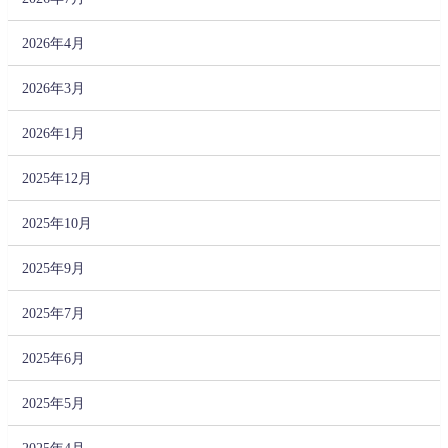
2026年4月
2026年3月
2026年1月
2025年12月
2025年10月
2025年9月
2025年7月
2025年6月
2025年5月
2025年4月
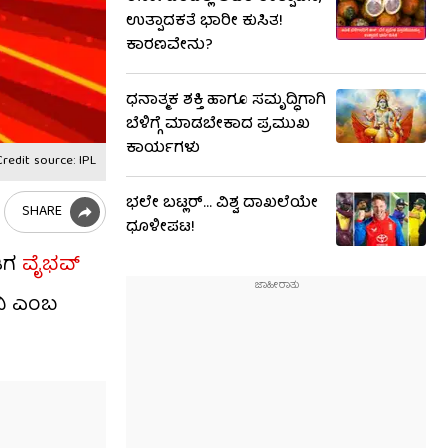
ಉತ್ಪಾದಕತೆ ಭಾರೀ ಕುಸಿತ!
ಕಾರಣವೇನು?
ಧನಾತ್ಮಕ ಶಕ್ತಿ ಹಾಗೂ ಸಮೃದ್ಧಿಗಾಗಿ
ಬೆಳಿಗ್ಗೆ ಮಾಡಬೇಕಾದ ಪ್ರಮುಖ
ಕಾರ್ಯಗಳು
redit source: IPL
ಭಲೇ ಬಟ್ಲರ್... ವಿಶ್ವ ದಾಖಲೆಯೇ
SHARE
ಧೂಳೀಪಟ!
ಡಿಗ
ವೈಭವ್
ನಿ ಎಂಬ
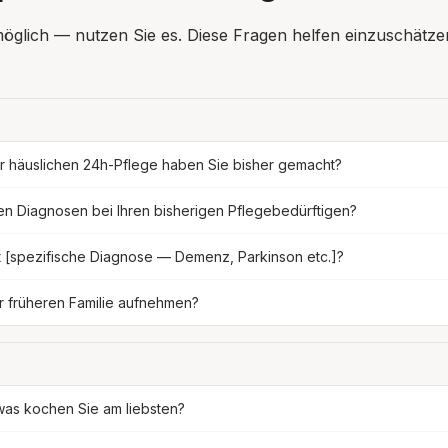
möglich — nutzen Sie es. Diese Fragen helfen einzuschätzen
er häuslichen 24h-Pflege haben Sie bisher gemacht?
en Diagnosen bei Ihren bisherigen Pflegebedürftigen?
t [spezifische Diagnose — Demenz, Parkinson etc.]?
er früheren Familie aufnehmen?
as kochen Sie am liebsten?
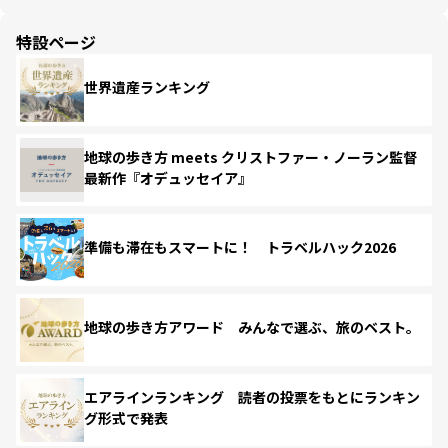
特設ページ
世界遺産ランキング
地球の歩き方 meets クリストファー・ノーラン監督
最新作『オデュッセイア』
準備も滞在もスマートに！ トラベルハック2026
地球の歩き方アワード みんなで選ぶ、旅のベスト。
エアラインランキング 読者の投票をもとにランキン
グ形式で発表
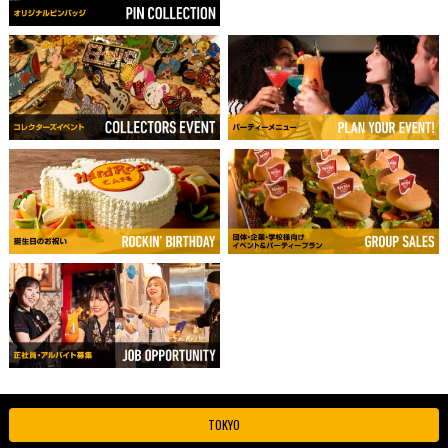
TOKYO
· · ·
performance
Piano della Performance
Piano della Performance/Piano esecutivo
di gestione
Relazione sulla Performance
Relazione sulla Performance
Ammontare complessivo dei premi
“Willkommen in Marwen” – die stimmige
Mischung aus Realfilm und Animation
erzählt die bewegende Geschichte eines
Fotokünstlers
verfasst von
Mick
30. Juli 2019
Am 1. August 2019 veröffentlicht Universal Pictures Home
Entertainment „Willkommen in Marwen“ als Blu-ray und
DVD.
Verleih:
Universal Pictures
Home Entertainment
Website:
· · ·
TASK PROMPT => Copy the lines starting at the one that contains "ಉತ್ಪಾದಕತೆ ಭಾರೀ ಕುಸಿತ!" and ending at the one that contains "as kochen Sie am liebsten?", with both of those included. Leave the pictures out of your answer.

EXERCISE SOLUTION =>
ಉತ್ಪಾದಕತೆ ಭಾರೀ ಕುಸಿತ!
ಕಾರಣವೇನು?
ಧನಾತ್ಮಕ ಶಕ್ತಿ ಹಾಗೂ ಸಮೃದ್ಧಿಗಾಗಿ
ಬೆಳಿಗ್ಗೆ ಮಾಡಬೇಕಾದ ಪ್ರಮುಖ
ಕಾರ್ಯಗಳು
redit source: IPL
ಭಲೇ ಬಟ್ಲರ್... ವಿಶ್ವ ದಾಖಲೆಯೇ
SHARE
ಧೂಳೀಪಟ!
ಡಿಗ
ವೈಭವ್
ನಿ ಎಂಬ
möglich — nutzen Sie es. Diese Fragen helfen einzuschätzen
er häuslichen 24h-Pflege haben Sie bisher gemacht?
en Diagnosen bei Ihren bisherigen Pflegebedürftigen?
t [spezifische Diagnose — Demenz, Parkinson etc.]?
er früheren Familie aufnehmen?
as kochen Sie am liebsten?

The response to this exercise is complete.